### DIRECTIVE:
Your answer must hold only the lines below from the line containing "Should Sean Payton, George Paton and the" through the line containing "player to chase a Super Bowl?", each reproduced exactly.
Start of RECORDS TO USE
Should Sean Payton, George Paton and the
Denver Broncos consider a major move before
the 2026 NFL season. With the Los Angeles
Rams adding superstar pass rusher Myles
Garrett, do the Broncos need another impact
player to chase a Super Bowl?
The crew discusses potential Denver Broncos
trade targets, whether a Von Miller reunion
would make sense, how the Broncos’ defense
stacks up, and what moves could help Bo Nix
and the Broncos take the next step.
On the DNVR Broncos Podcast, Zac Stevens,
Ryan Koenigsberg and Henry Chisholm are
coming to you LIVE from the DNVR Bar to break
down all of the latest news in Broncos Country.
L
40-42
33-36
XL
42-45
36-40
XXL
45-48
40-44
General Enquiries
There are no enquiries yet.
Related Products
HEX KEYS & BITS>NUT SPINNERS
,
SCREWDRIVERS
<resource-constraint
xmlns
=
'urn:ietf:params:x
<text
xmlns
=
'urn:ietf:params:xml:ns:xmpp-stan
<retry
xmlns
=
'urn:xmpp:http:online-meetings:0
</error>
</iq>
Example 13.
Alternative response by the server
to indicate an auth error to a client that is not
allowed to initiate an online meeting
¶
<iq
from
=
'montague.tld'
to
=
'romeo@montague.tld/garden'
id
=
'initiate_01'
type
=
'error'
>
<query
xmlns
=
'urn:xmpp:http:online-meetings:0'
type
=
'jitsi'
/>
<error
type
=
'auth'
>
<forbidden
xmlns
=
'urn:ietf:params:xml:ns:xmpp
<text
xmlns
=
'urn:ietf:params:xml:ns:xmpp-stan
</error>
End of RECORDS TO USE
Start of RECORDS TO USE
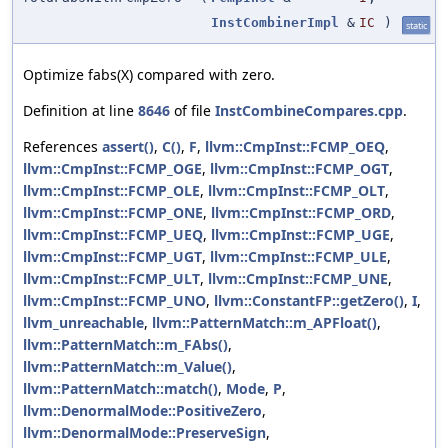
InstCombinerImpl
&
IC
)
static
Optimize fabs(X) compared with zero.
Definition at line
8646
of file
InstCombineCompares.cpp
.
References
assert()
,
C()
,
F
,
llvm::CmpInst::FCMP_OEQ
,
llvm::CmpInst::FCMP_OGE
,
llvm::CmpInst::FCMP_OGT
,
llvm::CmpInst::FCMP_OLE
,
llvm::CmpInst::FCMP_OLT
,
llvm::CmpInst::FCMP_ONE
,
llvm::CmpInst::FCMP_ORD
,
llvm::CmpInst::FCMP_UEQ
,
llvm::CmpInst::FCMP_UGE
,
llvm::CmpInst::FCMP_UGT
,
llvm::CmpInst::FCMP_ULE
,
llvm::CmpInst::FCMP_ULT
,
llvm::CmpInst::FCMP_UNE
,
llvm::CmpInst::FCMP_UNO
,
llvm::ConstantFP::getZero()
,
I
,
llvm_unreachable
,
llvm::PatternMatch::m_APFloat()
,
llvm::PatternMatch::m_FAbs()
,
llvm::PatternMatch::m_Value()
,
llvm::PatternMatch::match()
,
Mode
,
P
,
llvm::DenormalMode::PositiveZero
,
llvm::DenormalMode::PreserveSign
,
End of RECORDS TO USE
Start of RECORDS TO USE
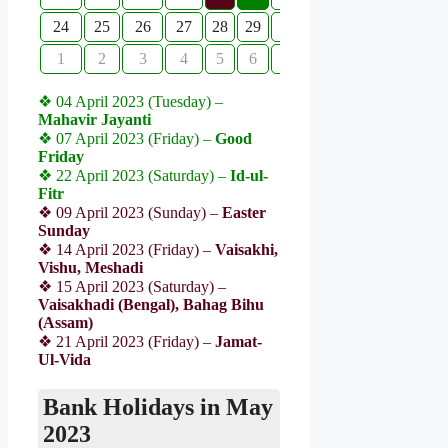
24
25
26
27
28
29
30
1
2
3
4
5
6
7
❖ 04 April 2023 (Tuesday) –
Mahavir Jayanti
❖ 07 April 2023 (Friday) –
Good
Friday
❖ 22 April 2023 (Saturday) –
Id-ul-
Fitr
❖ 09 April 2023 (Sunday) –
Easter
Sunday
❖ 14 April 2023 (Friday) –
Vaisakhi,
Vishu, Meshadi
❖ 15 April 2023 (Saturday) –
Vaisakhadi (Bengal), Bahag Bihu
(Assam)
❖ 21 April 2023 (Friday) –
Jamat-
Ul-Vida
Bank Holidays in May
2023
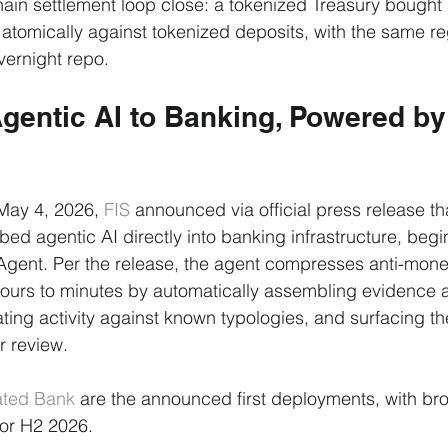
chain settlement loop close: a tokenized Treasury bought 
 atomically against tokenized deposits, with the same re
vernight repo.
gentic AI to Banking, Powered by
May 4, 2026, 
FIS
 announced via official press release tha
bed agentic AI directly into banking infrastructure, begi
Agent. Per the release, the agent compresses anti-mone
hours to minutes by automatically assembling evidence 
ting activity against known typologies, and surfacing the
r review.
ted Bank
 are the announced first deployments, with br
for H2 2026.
End of RECORDS TO USE
### ANSWER TO THE PROBLEM:
Should Sean Payton, George Paton and the
Denver Broncos consider a major move before
the 2026 NFL season. With the Los Angeles
Rams adding superstar pass rusher Myles
Garrett, do the Broncos need another impact
player to chase a Super Bowl?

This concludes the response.